#### PROBLEM
Comb through the entries for "Развој" and pull out each line that holds it.

#### DATA TO USE
____
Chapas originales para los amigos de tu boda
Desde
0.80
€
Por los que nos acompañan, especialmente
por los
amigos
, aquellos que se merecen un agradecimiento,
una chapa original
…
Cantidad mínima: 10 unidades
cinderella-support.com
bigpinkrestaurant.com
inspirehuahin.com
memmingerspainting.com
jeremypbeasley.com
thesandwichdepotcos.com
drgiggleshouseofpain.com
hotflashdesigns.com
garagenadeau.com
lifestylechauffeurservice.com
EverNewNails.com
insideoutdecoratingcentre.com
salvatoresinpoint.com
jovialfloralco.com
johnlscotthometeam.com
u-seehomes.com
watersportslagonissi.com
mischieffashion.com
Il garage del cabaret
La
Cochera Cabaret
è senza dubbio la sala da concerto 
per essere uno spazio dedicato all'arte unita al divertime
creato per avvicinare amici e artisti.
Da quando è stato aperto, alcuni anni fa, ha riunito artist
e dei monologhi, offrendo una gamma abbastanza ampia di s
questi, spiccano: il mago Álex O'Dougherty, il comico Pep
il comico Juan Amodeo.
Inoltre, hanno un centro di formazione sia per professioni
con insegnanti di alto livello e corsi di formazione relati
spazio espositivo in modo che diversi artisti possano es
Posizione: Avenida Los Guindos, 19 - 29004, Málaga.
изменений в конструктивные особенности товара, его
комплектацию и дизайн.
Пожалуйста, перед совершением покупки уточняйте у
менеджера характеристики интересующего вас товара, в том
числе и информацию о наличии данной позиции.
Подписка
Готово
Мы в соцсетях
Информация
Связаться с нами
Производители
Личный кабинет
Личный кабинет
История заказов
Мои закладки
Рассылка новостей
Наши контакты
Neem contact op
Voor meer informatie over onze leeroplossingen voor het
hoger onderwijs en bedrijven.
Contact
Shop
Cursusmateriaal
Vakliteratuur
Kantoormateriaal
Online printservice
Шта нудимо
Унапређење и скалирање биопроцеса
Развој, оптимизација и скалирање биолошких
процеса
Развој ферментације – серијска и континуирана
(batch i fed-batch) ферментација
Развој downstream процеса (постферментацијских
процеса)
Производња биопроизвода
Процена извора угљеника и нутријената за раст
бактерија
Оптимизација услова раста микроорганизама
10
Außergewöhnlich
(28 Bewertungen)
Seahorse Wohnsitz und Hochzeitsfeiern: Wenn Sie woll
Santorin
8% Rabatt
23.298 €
____
#### SOLUTION FOR THIS EXERCISE
Развој, оптимизација и скалирање биолошких
Развој ферментације – серијска и континуирана
Развој downstream процеса (постферментацијских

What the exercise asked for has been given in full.